We all departed in a massive convoy of various vehicles from the VSO office on Sunday down to Mariental where we found we were staying in two rather nice guesthouses a stonesthrow from each other. The main one had beer at N$8 (about 60p) a bottle which is the same price as I pay in my favoured shebeen in Opuwo.

Luckily the bars shut at ten every night to save me from myself.

The training itself consisted of a number of sessions covering various aspects of Namibia such as:

  • History and Politics – delivered by the head of the Evangelical Church in Namibia (a Bishop). Turns out it’s all the UKs fault (and judging by eye-line specifically mine, no wonder my breakfast always arrived late for the rest of the week).
  • Dangerous Creepy and Slithery Things – ok that’s not what it was called but a volunteer dropped in to deliver a truly fantastic presentation on the dangerous snakes, spiders and beetles there are in Namibia. It was very well received but I’m sure I’ve already met one of the spiders. This probably could have done with being in ICT1!
  • Mainstreaming Disability
  • Land Use – predominantly white-owned massive farms which remains unchanged since independence but may start to be reformed in the not too distant future
  • HIV/AIDS in Namibia – this included the standard VSO condom demo on a very realistic prop. During a debate within the audience (is it ok to re-use the femidom if I remember correctly [urgh]) the facilitator absentmindedly was playing with an item on the desk in front. What was funnier than watching her playing with the massive phallus was the look on her face when she realised.
  • More stuff I have forgotten (though I have the notes somewhere)

We also had a “Development Exercise” splitting into groups and investigating a topic, ours was “business and the economy”. We got to spend a few afternoons traipsing round interviewing random people and doorstopping prominent and very busy people until they let us into their offices and answered our questions.

On the Friday we presented our reports back to the main group using a variety of facilitation techniques (techniques which I note none of us have dared use “in the wild” and will only ever use in a same VSO environment with people who have been through the same “don’t laugh” training).

Role play, participative exercises and (for our group) a song with rap chorus were used as techniques.
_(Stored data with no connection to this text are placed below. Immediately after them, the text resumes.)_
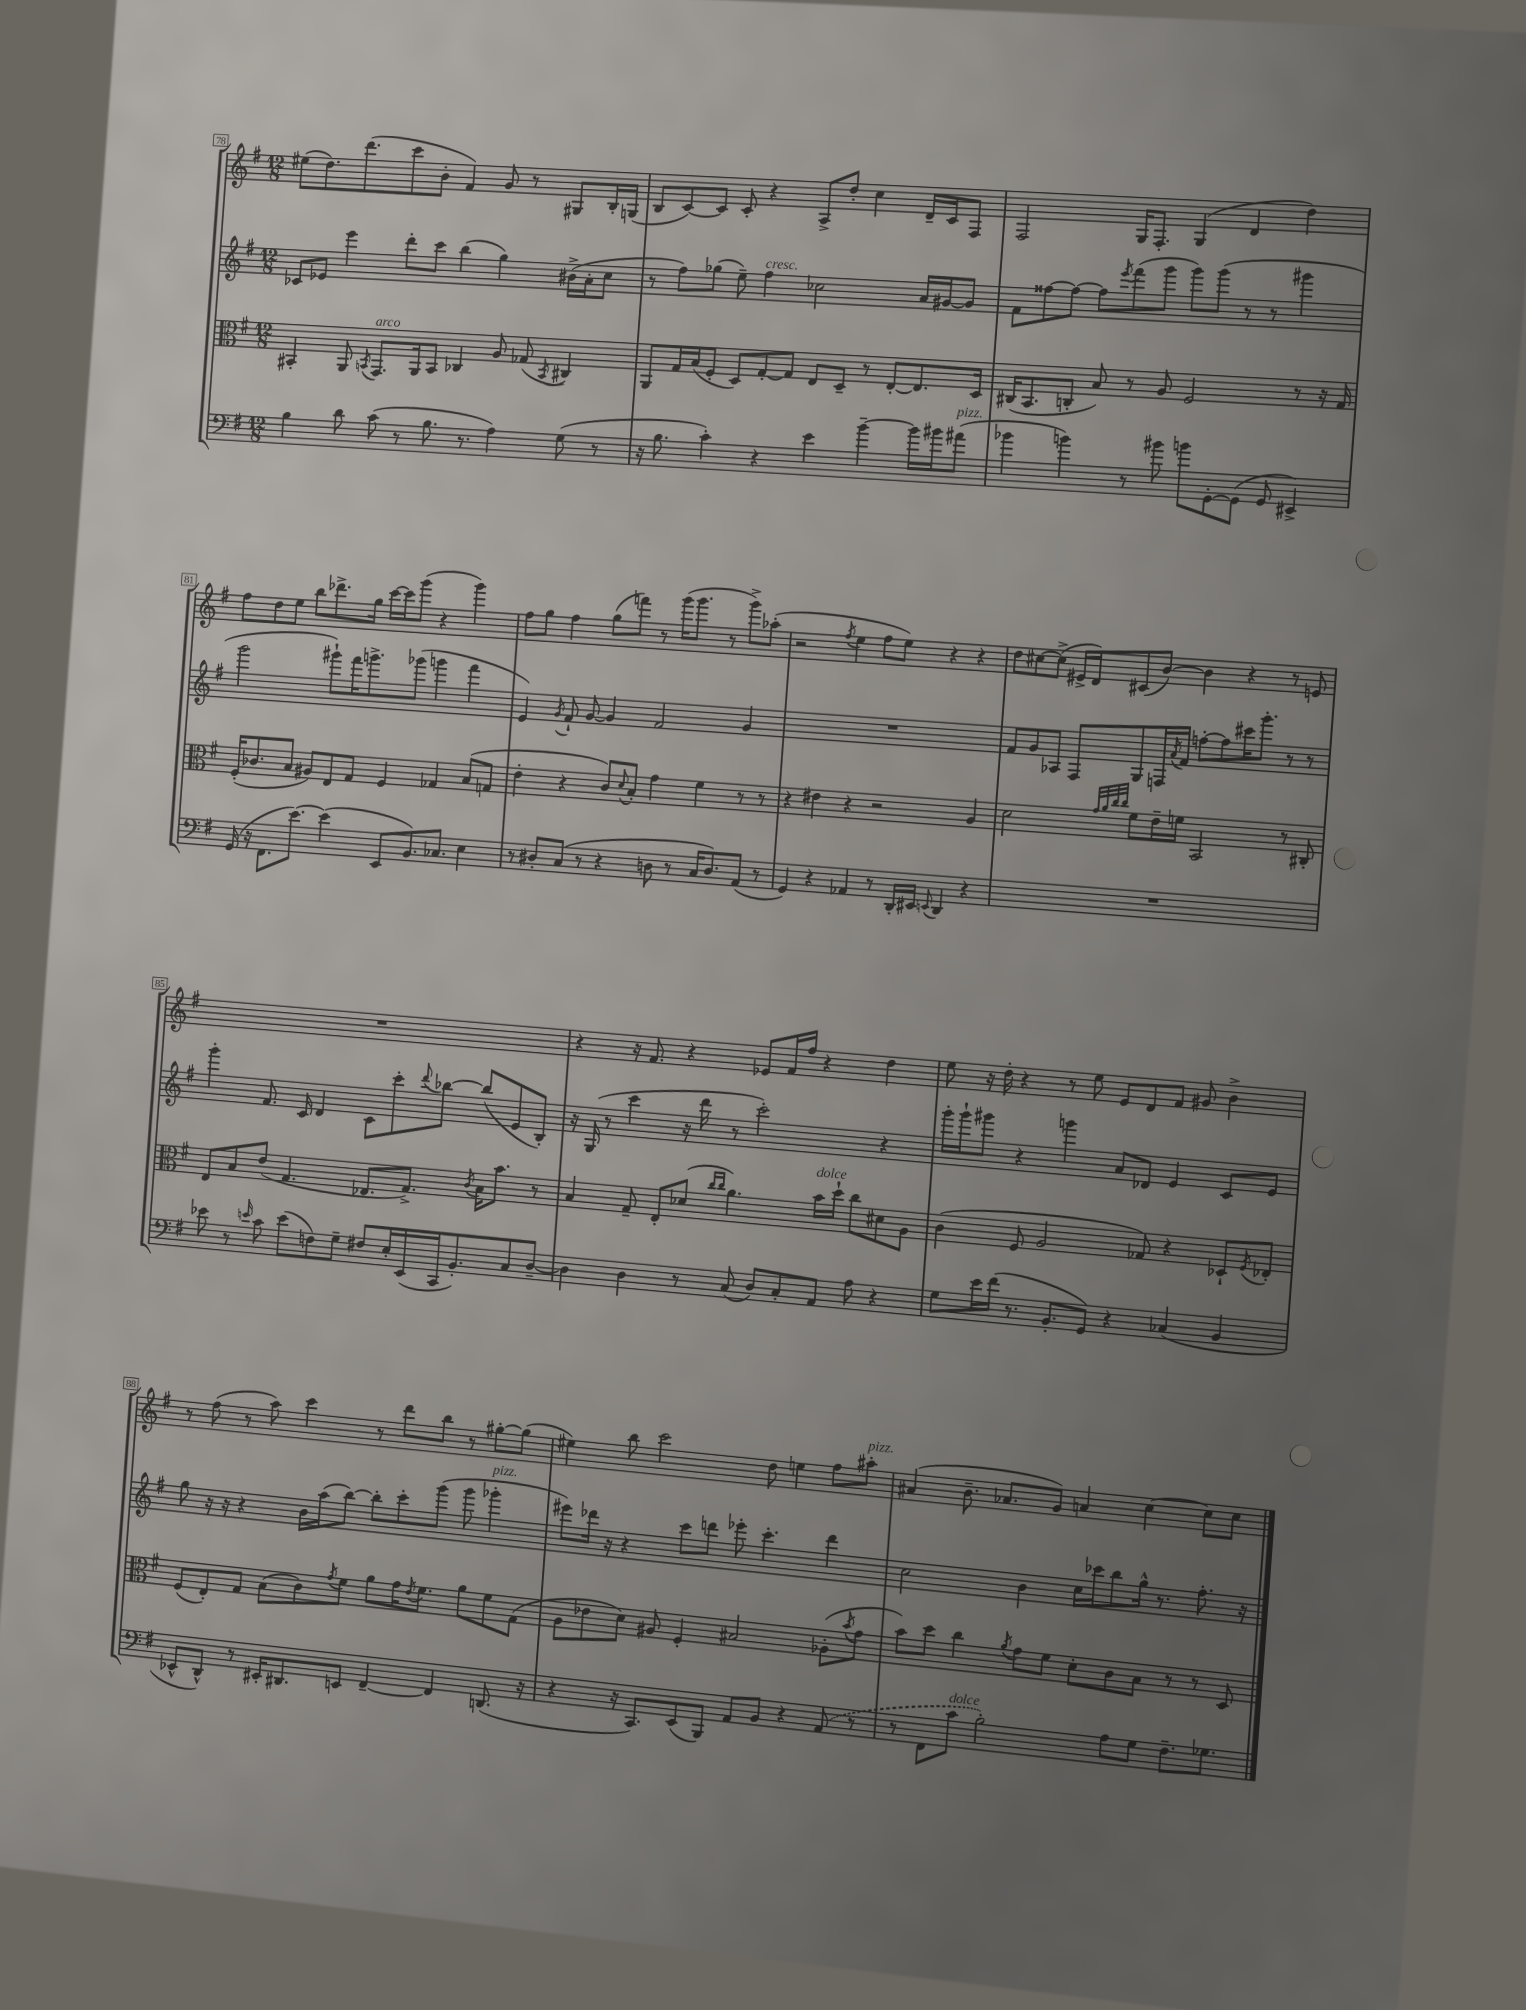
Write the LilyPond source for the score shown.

<<
\new StaffGroup <<
\new Staff = "s0" {
    \clef treble \key g \major \numericTimeSignature \time 12/8
    eis''8( d''8.) d'''8.( c'''8 b'8-. fis'4) g'8 r8 gis8 b16-. g16( |
    b8 c'8~) c'8 c'8-. r4 a8-> d''8-. c''4 d'16-- c'16 fis8 |
    fis2 g16 fis8.-. g4( d'4 d''4) |
    fis''8 d''8 e''8 b''8 des'''8.-> g''16 c'''16~ c'''16 g'''8( r4 g'''4) |
    fis''8 g''8 fis''4 g''8( f'''8) r8 g'''16( g'''8. r8 g'''8->) aes''8-.( |
    r2 \acciaccatura { fis''8 } e''4 fis''8 e''8) r4 r4 |
    d''8 cis''8~ cis''8->( eis'16-> d'16) cis'8( b'8~) b'4 r4 r8 e'8 |
    R1. |
    r4 r16 fis'8. r4 ees'8 fis'16 fis''16 r4 d''4 |
    e''8 r16 d''16-. r4 r8 e''8 e'8 d'8 fis'8 gis'8 b'4-> |
    r8 fis''8( r8 a''8) c'''4 r8 d'''8 b''8 r8 gis''8~-. gis''8( |
    eis''4) b''8 c'''2 d''8 e''4 fis''8 ais''8-.^\markup { \italic "pizz." } |
    ais'4( b'8.-- aes'8. g'8) a'4 c''4~ c''8 c''8 \bar "|." |
}
\new Staff = "s1" {
    \clef treble \key g \major \numericTimeSignature \time 12/8
    ces'8 ees'8 e'''4 d'''8-. c'''8 b''4( g''4) bis'16->( a'16-. c''8 |
    r8 fis''8) ges''8( e''8--) fis''4^\markup { \italic "cresc." } ces''2 a'16 gis'16~ gis'8 |
    fis'8 fisis''8~ fisis''8~ fisis''8 \acciaccatura { e'''8 } fis'''8( g'''8 g'''8) g'''8( r8 r8 gis'''4 |
    g'''2 gis'''8-!) fis'''16 g'''8.-> ges'''8( g'''4 fis'''4 |
    e'4) \acciaccatura { g'8 } fis'8-! g'8~ g'4 fis'2 g'4 |
    R1. |
    fis'8 g'8 aes8 fis8 g8 f16 \acciaccatura { a'8 } fis'16 f''8~-. f''8 cis'''16 g'''8.-. r8 r8 |
    g'''4-. fis'8. c'16 d'4 c'8 c'''8-. \appoggiatura { d'''8 } bes''8~ bes''8( e'8 b8-.) |
    r16 g16( r8 c'''4 r16 d'''16 r8 c'''2-.) r4 |
    g'''16-. g'''16-! gis'''8 r4 g'''4 a'8 des'8 e'4 c'8 e'8 |
    g''8 r16 r16 r4 b'16 a''16( b''8~) b''8-. c'''8-. g'''8( g'''8 ges'''4-.^\markup { \italic "pizz." } |
    eis'''8) des'''16 r16 r4 c'''8 d'''8 ees'''8-. c'''4.-. d'''4 |
    c''2 b'4 c''16 ces'''16 b''8 g''16-^ r8. fis''8.-. r16 \bar "|." |
}
\new Staff = "s2" {
    \clef alto \key g \major \numericTimeSignature \time 12/8
    bis,4-. a,8 \acciaccatura { b,8 } g,8.^\markup { \italic "arco" } a,16 b,8 ces4 a8 ges8( \acciaccatura { b,8 } cis4) |
    a,8 g16 b16( fis8-. d8) g8~-. g8 e8 d8-- r8 e8~-. e8. d16 |
    cis16( b,8. c8-. b8) r8 a8 fis2 r8 r16 g16 |
    fis16-.( ces'8. b8 ais8) e8 g8 fis4 ges4 b8( g8 |
    e'4-. r4 c'8) \appoggiatura { d'8 } b8-. g'4 fis'4 r8 r8 |
    r4 eis'4 r4 r2 a4 |
    d'2 \grace { g'32 a'32 c''32 c''32 } fis'8 e'16-- f'16 b,2 r8 cis8-. |
    e8 b8 e'8( g4. ees8. g8.->) \acciaccatura { c'8 } b16 b'8. r8 |
    b4 g8-- e8-. des'8( \grace { c''16 c''16 } a'4.) b'16^\markup { \italic "dolce" } d''16-! c''8 dis'8 a8 |
    c'4( fis8 a2 ges8) r4 des8-! \acciaccatura { fis8 } ees8-. |
    fis8( e8-.) g8 b8( c'8) \acciaccatura { g'8 } fis'8 a'8 g'16 \acciaccatura { e'8 } fis'8. a'8 fis'8 g8( |
    a8 ees'8 d'8) ais8 fis4-. bis2 aes8-.( \acciaccatura { b'8 } g'8 |
    b'8) d''8 c''4 \acciaccatura { a'8 } g'8 fis'8 d'8-. c'8 b8 r8 r8 d8 \bar "|." |
}
\new Staff = "s3" {
    \clef bass \key g \major \numericTimeSignature \time 12/8
    b4 d'8 c'8( r8 b8. r8. a4) g8( r8 |
    r16 b8. c'4-.) r4 e'4 b'4~-- b'16 bis'16 ais'8^\markup { \italic "pizz." }( |
    bes'4 b'4) r8 bis'8 b'8 g,8~-. g,8( g,8 eis,4->) |
    g,16( r16 fis,8. e'8.~) e'4( e,8 b,8.) ces8. e4 |
    r8 dis8-. c8( r8 r4 d8 r8 c16 d8.) a,8( r8 |
    g,4) r4 aes,4 r8 d,16-. eis,16 \appoggiatura { e,8 } d,4 r4 |
    R1. |
    ees'8 r8 \grace { e'16 } c'8 e'8( f8) g8-- fis8 e16-. e,16( c,16 b,8.-.) c8 d8~-- |
    d4 d4 r8 c8( d8) c8-. a,8 a8 r4 |
    g8 e'16 fis'16( r8. b,8.-. g,8) r4 ces4( b,4 |
    ees,8-^ d,8-^) r8 eis,16-. dis,8. e,8 fis,4~-- fis,4 d,8.( r16 |
    r4 r16 c,8.) e,8( b,,8) a,8 b,8 r4 \once \slurDashed a,8( r8 |
    r8 fis,8 c'8^\markup { \italic "dolce" } b2-.) a8 g8 fis8.-- ges8. \bar "|." |
}
>>
>>
\layout { \context { \Score currentBarNumber = #78 \override BarNumber.stencil = #(make-stencil-boxer 0.1 0.3 ly:text-interface::print) } }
A good time was had by all.

We had a long and quite serious discussion involving the country director about the level to which we were “sharing skills and changing lives” which had some interesting outcomes though I shall ponder these and put them into a different post (if at all).

On the last night we camped out at the Hardap Dam which is a massive lake and irrigation scheme feeding farms with water for many miles around. The place was eerily empty probably not helped by the crack in the dam making driving into the game park impossible (and apparently it’s too far to walk).

This leaves the game happily trapped on the other side than the humans hence we saw a few ostriches and kudu but none of the fabled rhino.

The restaurant is a bond-villan-esque or nazi-hideout affair propped above the lake with bizarre windows offering a stunning view in the day but turning into mirrors (and making it even bigger and emptier) at night.

A good time was had by all until some fool (not me!) insisted we make our own entertainments by doing displays of national culture and playing games like musical chairs (I kid you not). Actually, though I hate to admit it, it was quite fun.

Back to the campsite and made a fire (not Ray Mears so we used petrol, lighters and lots of paper).

On Saturday we came back to Windhoek (most of us, a few ventured off further south on other epic travels) and went to a party on Saturday night. It was a proper ex-pat affair and I ended up getting a lift back from the club I ended up in at 2.30 from a very nice police officer (and I wasn’t even under arrest) as we couldn’t find a taxi.

Finally arrived back in Opuwo at 10.30 on Monday night to find no water, the cockroaches in my room have been breading and growing and I didn’t have any food in at all. Pretty much back to normal then.